== MATERIAL PROVIDED

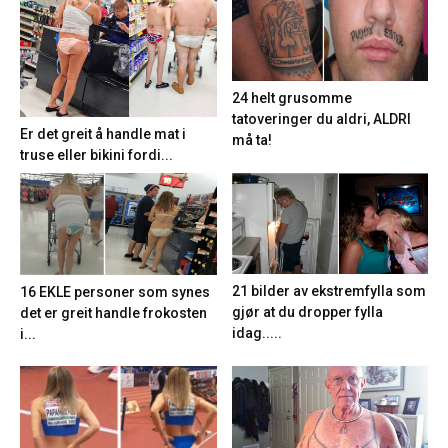
24 helt grusomme
tatoveringer du aldri, ALDRI
Er det greit å handle mat i
må ta!
truse eller bikini fordi...
21 bilder av ekstremfylla som
16 EKLE personer som synes
gjør at du dropper fylla
det er greit handle frokosten
idag.....
i...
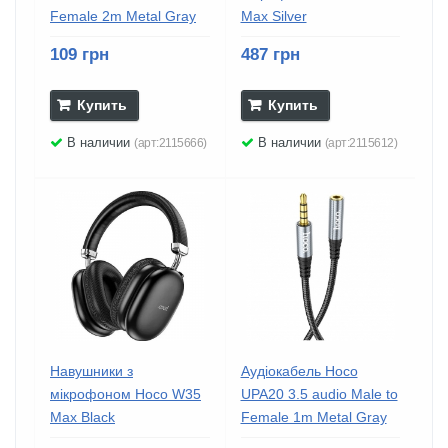
Female 2m Metal Gray
Max Silver
109 грн
487 грн
Купить
Купить
В наличии
В наличии
(арт:2115666)
(арт:2115612)
Навушники з
Аудіокабель Hoco
мікрофоном Hoco W35
UPA20 3.5 audio Male to
Max Black
Female 1m Metal Gray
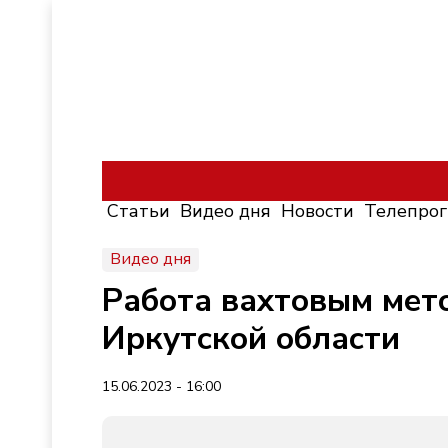
Статьи
Видео дня
Новости
Телепро
Видео дня
Работа вахтовым мето
Иркутской области
15.06.2023 - 16:00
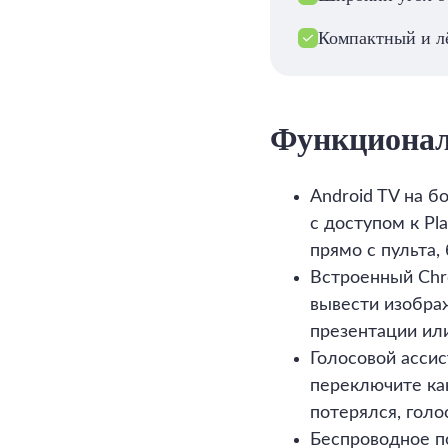
Компактный и л
Функциона
Android TV на 
с доступом к Pl
прямо с пульта,
Встроенный Chr
вывести изобра
презентации или
Голосовой ассис
переключите кан
потерялся, гол
Беспроводное п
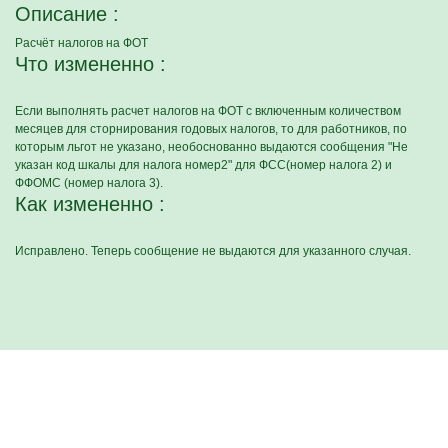
Описание :
Расчёт налогов на ФОТ
Что измененно :
Если выполнять расчет налогов на ФОТ c включенным количеством
месяцев для сторнирования годовых налогов, то для работников, по
которым льгот не указано, необоснованно выдаются сообщения "Не
указан код шкалы для налога номер2" для ФСС(номер налога 2) и
ФФОМС (номер налога 3).
Как измененно :
Исправлено. Теперь сообщение не выдаются для указанного случая.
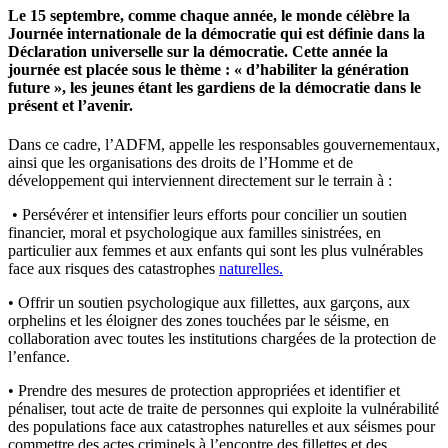
Le 15 septembre, comme chaque année, le monde célèbre la
Journée internationale de la démocratie qui est définie dans la
Déclaration universelle sur la démocratie. Cette année la
journée est placée sous le thème : « d’habiliter la génération
future », les jeunes étant les gardiens de la démocratie dans le
présent et l’avenir.
Dans ce cadre, l’ADFM, appelle les responsables gouvernementaux,
ainsi que les organisations des droits de l’Homme et de
développement qui interviennent directement sur le terrain à :
• Persévérer et intensifier leurs efforts pour concilier un soutien
financier, moral et psychologique aux familles sinistrées, en
particulier aux femmes et aux enfants qui sont les plus vulnérables
face aux risques des catastrophes
naturelles.
• Offrir un soutien psychologique aux fillettes, aux garçons, aux
orphelins et les éloigner des zones touchées par le séisme, en
collaboration avec toutes les institutions chargées de la protection de
l’enfance.
• Prendre des mesures de protection appropriées et identifier et
pénaliser, tout acte de traite de personnes qui exploite la vulnérabilité
des populations face aux catastrophes naturelles et aux séismes pour
commettre des actes criminels à l’encontre des fillettes et des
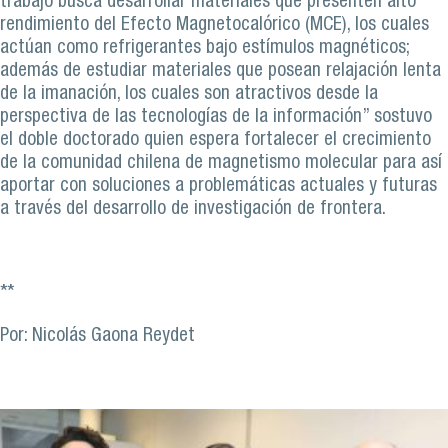
trabajo busca desarrollar materiales que presenten alto
rendimiento del Efecto Magnetocalórico (MCE), los cuales
actúan como refrigerantes bajo estímulos magnéticos;
además de estudiar materiales que posean relajación lenta
de la imanación, los cuales son atractivos desde la
perspectiva de las tecnologías de la información” sostuvo
el doble doctorado quien espera fortalecer el crecimiento
de la comunidad chilena de magnetismo molecular para así
aportar con soluciones a problemáticas actuales y futuras
a través del desarrollo de investigación de frontera.
**
Por: Nicolás Gaona Reydet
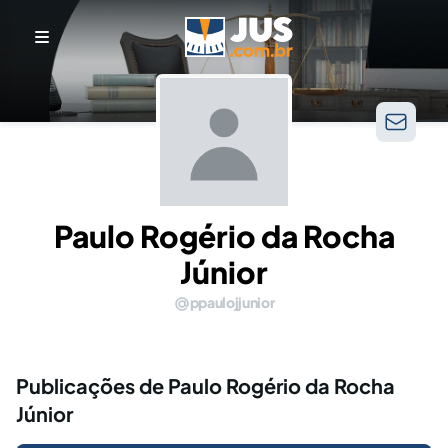
Paulo Rogério da Rocha
Júnior
ppaulojjunior
Publicações de Paulo Rogério da Rocha
Júnior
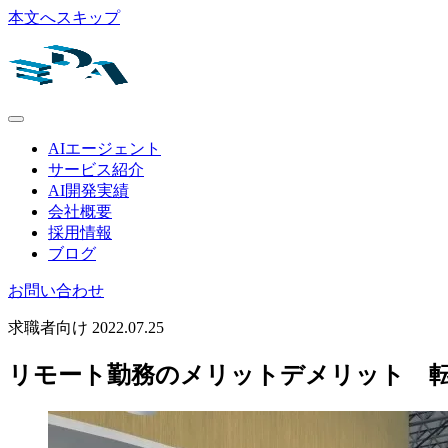
本文へスキップ
AIエージェント
サービス紹介
AI開発実績
会社概要
採用情報
ブログ
お問い合わせ
求職者向け
2022.07.25
リモート勤務のメリットデメリット 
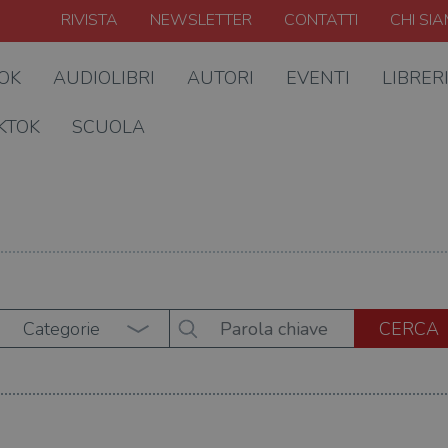
RIVISTA
NEWSLETTER
CONTATTI
CHI SI
OOK
AUDIOLIBRI
AUTORI
EVENTI
LIBRER
KTOK
SCUOLA
Categorie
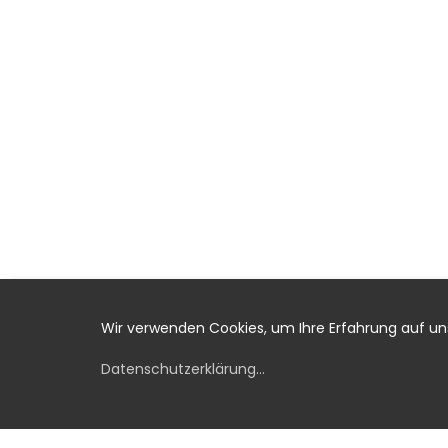
Wir verwenden Cookies, um Ihre Erfahrung auf u
Datenschutzerklärung
...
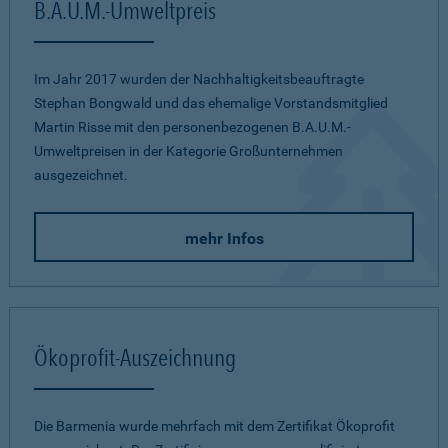
B.A.U.M.-Umweltpreis
Im Jahr 2017 wurden der Nachhaltigkeitsbeauftragte
Stephan Bongwald und das ehemalige Vorstandsmitglied
Martin Risse mit den personenbezogenen B.A.U.M.-
Umweltpreisen in der Kategorie Großunternehmen
ausgezeichnet.
mehr Infos
Ökoprofit-Auszeichnung
Die Barmenia wurde mehrfach mit dem Zertifikat Ökoprofit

====

### YOUR GOAL:
Return every line of text in the listing above verbatim, in its original order, but leave out the pictures.

### SOLUTION TO THE PROBLEM:
24 helt grusomme
tatoveringer du aldri, ALDRI
Er det greit å handle mat i
må ta!
truse eller bikini fordi...
21 bilder av ekstremfylla som
16 EKLE personer som synes
gjør at du dropper fylla
det er greit handle frokosten
idag.....
i...
Female 2m Metal Gray
Max Silver
109 грн
487 грн
Купить
Купить
В наличии
В наличии
(арт:2115666)
(арт:2115612)
Навушники з
Аудіокабель Hoco
мікрофоном Hoco W35
UPA20 3.5 audio Male to
Max Black
Female 1m Metal Gray
Статьи
Видео дня
Новости
Телепро
Видео дня
Работа вахтовым мето
Иркутской области
15.06.2023 - 16:00
Компактный и л
Функциона
Android TV на 
с доступом к Pl
прямо с пульта,
Встроенный Chr
вывести изобра
презентации или
Голосовой ассис
переключите кан
потерялся, гол
Беспроводное п
Описание :
Расчёт налогов на ФОТ
Что измененно :
Если выполнять расчет налогов на ФОТ c включенным количеством
месяцев для сторнирования годовых налогов, то для работников, по
которым льгот не указано, необоснованно выдаются сообщения "Не
указан код шкалы для налога номер2" для ФСС(номер налога 2) и
ФФОМС (номер налога 3).
Как измененно :
Исправлено. Теперь сообщение не выдаются для указанного случая.
Le 15 septembre, comme chaque année, le monde célèbre la
Journée internationale de la démocratie qui est définie dans la
Déclaration universelle sur la démocratie. Cette année la
journée est placée sous le thème : « d’habiliter la génération
future », les jeunes étant les gardiens de la démocratie dans le
présent et l’avenir.
Dans ce cadre, l’ADFM, appelle les responsables gouvernementaux,
ainsi que les organisations des droits de l’Homme et de
développement qui interviennent directement sur le terrain à :
• Persévérer et intensifier leurs efforts pour concilier un soutien
financier, moral et psychologique aux familles sinistrées, en
particulier aux femmes et aux enfants qui sont les plus vulnérables
face aux risques des catastrophes
naturelles.
• Offrir un soutien psychologique aux fillettes, aux garçons, aux
orphelins et les éloigner des zones touchées par le séisme, en
collaboration avec toutes les institutions chargées de la protection de
l’enfance.
• Prendre des mesures de protection appropriées et identifier et
pénaliser, tout acte de traite de personnes qui exploite la vulnérabilité
des populations face aux catastrophes naturelles et aux séismes pour
commettre des actes criminels à l’encontre des fillettes et des
trabajo busca desarrollar materiales que presenten alto
rendimiento del Efecto Magnetocalórico (MCE), los cuales
actúan como refrigerantes bajo estímulos magnéticos;
además de estudiar materiales que posean relajación lenta
de la imanación, los cuales son atractivos desde la
perspectiva de las tecnologías de la información” sostuvo
el doble doctorado quien espera fortalecer el crecimiento
de la comunidad chilena de magnetismo molecular para así
aportar con soluciones a problemáticas actuales y futuras
a través del desarrollo de investigación de frontera.
**
Por: Nicolás Gaona Reydet
Paulo Rogério da Rocha
Júnior
ppaulojjunior
Publicações de Paulo Rogério da Rocha
Júnior
本文へスキップ
AIエージェント
サービス紹介
AI開発実績
会社概要
採用情報
ブログ
お問い合わせ
求職者向け
2022.07.25
リモート勤務のメリットデメリット 
RIVISTA
NEWSLETTER
CONTATTI
CHI SI
OOK
AUDIOLIBRI
AUTORI
EVENTI
LIBRER
KTOK
SCUOLA
Categorie
Wir verwenden Cookies, um Ihre Erfahrung auf u
Datenschutzerklärung
...
B.A.U.M.-Umweltpreis
Im Jahr 2017 wurden der Nachhaltigkeitsbeauftragte
Stephan Bongwald und das ehemalige Vorstandsmitglied
Martin Risse mit den personenbezogenen B.A.U.M.-
Umweltpreisen in der Kategorie Großunternehmen
ausgezeichnet.
mehr Infos
Ökoprofit-Auszeichnung
Die Barmenia wurde mehrfach mit dem Zertifikat Ökoprofit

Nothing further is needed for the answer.